プレーンテキストの文書ソース:
____

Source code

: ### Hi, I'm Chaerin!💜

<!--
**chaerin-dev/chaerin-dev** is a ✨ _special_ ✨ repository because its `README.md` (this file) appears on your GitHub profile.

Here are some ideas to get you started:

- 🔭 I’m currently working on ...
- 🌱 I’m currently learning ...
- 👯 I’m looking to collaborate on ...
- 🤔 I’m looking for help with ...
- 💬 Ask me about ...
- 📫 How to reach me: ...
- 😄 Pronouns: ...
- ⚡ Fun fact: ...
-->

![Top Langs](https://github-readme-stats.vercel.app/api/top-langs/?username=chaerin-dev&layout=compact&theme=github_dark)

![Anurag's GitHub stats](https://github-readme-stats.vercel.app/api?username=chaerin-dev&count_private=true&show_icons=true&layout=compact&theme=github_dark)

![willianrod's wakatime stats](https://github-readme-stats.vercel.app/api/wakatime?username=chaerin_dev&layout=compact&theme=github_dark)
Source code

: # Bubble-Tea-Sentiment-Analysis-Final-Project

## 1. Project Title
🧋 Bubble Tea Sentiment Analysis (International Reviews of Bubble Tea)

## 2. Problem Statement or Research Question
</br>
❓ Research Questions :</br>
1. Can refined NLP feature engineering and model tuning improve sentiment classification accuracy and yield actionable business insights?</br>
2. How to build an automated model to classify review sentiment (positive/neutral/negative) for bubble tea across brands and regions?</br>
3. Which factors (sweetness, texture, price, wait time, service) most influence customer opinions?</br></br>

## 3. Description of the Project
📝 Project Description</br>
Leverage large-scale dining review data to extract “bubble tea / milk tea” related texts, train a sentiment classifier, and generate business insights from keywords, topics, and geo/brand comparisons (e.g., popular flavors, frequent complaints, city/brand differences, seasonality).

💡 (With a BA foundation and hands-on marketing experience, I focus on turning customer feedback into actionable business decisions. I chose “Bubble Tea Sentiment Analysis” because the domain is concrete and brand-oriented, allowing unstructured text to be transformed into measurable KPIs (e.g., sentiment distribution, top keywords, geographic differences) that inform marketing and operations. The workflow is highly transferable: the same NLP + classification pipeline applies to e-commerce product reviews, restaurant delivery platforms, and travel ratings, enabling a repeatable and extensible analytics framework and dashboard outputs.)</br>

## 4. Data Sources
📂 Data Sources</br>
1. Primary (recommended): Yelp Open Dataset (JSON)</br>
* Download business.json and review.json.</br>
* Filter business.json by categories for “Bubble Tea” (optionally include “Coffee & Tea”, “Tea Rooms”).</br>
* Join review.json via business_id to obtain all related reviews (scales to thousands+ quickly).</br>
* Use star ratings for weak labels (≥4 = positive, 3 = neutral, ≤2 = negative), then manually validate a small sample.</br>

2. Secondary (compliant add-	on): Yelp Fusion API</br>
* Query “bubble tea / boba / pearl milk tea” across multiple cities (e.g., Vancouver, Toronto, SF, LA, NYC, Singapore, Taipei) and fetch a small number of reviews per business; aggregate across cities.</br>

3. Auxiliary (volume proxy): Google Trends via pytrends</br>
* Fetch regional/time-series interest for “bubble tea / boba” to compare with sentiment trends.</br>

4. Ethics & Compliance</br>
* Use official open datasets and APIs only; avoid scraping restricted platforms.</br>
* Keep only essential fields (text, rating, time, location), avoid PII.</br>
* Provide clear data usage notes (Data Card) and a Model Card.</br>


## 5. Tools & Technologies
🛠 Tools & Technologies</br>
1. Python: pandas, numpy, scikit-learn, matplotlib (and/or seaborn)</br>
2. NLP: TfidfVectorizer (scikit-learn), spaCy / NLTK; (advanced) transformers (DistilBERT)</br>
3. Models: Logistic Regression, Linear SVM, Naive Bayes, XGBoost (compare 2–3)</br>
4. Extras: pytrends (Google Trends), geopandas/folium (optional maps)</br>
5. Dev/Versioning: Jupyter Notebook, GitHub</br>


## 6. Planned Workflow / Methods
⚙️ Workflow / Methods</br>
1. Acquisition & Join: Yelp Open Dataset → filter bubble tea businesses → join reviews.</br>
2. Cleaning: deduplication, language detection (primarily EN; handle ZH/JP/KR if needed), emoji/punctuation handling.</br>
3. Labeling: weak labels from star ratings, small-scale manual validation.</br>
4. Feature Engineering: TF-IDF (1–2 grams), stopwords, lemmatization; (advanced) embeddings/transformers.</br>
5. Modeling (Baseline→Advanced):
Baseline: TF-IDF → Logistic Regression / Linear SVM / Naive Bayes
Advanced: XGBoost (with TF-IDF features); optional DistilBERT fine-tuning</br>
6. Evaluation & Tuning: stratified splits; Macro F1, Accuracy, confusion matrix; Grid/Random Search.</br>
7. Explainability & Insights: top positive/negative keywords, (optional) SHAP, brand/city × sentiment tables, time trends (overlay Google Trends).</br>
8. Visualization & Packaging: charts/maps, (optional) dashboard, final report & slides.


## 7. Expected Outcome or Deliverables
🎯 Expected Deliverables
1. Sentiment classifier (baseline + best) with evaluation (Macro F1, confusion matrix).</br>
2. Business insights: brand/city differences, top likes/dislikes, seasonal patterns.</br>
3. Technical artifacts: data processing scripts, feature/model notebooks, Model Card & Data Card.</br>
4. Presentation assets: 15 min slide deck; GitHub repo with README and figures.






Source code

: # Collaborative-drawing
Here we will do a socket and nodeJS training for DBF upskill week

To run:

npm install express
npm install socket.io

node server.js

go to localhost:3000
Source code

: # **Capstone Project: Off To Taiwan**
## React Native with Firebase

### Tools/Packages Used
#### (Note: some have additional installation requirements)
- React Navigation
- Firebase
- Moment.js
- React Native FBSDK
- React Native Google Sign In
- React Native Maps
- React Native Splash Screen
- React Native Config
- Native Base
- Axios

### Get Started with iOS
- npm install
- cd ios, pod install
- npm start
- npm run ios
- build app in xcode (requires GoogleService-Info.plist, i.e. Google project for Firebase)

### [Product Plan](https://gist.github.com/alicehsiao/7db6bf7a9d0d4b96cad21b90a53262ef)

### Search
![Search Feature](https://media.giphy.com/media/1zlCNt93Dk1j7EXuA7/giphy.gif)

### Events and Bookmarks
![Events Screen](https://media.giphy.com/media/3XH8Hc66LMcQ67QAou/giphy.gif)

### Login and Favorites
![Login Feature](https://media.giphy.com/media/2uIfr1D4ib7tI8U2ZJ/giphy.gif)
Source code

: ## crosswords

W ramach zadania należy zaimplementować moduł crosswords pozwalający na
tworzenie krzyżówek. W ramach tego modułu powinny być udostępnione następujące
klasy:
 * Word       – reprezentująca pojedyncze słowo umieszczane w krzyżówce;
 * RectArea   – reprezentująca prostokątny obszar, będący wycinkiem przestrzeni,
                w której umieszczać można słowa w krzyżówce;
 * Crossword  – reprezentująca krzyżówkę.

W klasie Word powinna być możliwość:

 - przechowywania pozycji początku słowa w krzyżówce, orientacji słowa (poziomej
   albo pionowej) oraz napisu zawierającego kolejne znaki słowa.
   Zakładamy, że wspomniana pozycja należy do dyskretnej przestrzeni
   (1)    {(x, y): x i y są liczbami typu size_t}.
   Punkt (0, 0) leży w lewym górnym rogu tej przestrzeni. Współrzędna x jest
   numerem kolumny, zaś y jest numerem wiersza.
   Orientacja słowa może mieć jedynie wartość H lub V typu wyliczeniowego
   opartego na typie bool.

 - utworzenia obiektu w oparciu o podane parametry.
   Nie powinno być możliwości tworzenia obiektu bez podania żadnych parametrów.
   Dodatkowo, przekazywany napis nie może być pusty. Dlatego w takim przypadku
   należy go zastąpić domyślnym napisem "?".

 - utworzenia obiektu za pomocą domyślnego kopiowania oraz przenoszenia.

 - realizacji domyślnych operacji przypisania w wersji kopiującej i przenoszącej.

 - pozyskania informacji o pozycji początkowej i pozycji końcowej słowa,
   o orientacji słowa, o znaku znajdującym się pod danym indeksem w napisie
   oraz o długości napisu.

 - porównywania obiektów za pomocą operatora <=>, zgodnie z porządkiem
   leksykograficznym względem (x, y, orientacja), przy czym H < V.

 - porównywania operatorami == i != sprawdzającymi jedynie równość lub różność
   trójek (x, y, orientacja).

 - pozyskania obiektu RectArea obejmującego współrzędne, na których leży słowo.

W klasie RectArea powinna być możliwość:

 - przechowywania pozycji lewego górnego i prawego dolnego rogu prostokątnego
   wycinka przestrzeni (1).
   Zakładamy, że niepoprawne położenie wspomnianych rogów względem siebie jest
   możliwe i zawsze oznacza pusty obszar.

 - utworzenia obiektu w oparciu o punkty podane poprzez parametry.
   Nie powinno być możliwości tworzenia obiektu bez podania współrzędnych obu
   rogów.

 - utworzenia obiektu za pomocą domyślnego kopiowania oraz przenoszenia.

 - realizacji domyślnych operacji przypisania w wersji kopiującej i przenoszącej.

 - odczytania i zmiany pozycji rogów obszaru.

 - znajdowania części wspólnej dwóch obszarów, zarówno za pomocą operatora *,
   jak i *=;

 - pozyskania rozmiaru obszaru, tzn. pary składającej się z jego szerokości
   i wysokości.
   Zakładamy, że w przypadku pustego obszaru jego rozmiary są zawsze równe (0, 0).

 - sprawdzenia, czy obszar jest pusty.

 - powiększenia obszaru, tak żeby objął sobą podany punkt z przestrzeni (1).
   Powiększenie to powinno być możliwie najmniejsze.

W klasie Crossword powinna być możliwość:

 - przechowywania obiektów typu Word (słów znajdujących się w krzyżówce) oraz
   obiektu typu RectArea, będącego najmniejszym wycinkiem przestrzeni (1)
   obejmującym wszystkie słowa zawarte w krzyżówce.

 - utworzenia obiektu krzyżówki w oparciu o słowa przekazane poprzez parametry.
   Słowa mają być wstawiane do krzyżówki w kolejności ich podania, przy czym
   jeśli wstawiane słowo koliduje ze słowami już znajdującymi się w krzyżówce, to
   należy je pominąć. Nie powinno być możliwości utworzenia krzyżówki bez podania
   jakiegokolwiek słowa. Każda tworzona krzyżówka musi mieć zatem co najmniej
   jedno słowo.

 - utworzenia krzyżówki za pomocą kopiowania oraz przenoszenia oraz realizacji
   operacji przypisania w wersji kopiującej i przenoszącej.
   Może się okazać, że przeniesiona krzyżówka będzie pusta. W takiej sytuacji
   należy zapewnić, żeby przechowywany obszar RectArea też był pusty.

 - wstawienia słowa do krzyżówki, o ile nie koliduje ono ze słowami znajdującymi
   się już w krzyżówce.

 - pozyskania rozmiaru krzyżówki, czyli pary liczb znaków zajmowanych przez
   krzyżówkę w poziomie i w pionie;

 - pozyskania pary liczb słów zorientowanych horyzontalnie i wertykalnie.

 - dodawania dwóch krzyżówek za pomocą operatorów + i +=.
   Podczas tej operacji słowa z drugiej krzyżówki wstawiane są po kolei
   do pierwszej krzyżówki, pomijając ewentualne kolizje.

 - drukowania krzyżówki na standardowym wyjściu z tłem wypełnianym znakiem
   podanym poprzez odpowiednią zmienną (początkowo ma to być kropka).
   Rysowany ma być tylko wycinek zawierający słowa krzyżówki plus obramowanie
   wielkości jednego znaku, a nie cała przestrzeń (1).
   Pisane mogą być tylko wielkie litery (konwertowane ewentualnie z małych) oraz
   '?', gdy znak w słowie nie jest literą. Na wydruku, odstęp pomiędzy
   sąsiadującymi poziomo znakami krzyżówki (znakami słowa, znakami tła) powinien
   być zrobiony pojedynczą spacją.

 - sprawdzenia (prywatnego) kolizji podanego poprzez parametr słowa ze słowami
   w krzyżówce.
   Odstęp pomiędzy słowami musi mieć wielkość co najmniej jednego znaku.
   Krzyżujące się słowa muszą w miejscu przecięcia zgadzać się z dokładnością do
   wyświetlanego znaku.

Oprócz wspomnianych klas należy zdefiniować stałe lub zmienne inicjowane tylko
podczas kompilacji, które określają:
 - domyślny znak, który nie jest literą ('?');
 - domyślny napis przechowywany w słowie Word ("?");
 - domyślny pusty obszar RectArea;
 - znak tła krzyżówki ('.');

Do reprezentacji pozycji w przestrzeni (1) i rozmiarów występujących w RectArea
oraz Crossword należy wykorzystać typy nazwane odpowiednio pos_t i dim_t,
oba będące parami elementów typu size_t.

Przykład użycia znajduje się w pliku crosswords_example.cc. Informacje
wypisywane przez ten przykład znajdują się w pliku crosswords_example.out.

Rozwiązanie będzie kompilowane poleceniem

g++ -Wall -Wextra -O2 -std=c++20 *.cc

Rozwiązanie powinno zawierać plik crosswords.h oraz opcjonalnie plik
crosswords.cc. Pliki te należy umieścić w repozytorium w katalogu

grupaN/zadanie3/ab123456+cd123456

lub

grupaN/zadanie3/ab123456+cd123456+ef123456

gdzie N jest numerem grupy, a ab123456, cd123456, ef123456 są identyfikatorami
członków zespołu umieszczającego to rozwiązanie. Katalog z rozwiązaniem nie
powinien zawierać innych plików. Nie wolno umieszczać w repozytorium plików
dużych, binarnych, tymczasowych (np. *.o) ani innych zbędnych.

____

課題 – 「- utworzenia obiektu w oparciu o podane」を含む行から「możliwe i zawsze oznacza pusty obszar.」を含む行までを、空行を除いて、「番号」と「行」の2列からなるMarkdownの表に書き直せ。

解答 –
| 番号 | 行 |
|---|---|
| 1 |  - utworzenia obiektu w oparciu o podane parametry. |
| 2 |    Nie powinno być możliwości tworzenia obiektu bez podania żadnych parametrów. |
| 3 |    Dodatkowo, przekazywany napis nie może być pusty. Dlatego w takim przypadku |
| 4 |    należy go zastąpić domyślnym napisem "?". |
| 5 |  - utworzenia obiektu za pomocą domyślnego kopiowania oraz przenoszenia. |
| 6 |  - realizacji domyślnych operacji przypisania w wersji kopiującej i przenoszącej. |
| 7 |  - pozyskania informacji o pozycji początkowej i pozycji końcowej słowa, |
| 8 |    o orientacji słowa, o znaku znajdującym się pod danym indeksem w napisie |
| 9 |    oraz o długości napisu. |
| 10 |  - porównywania obiektów za pomocą operatora <=>, zgodnie z porządkiem |
| 11 |    leksykograficznym względem (x, y, orientacja), przy czym H < V. |
| 12 |  - porównywania operatorami == i != sprawdzającymi jedynie równość lub różność |
| 13 |    trójek (x, y, orientacja). |
| 14 |  - pozyskania obiektu RectArea obejmującego współrzędne, na których leży słowo. |
| 15 | W klasie RectArea powinna być możliwość: |
| 16 |  - przechowywania pozycji lewego górnego i prawego dolnego rogu prostokątnego |
| 17 |    wycinka przestrzeni (1). |
| 18 |    Zakładamy, że niepoprawne położenie wspomnianych rogów względem siebie jest |
| 19 |    możliwe i zawsze oznacza pusty obszar. |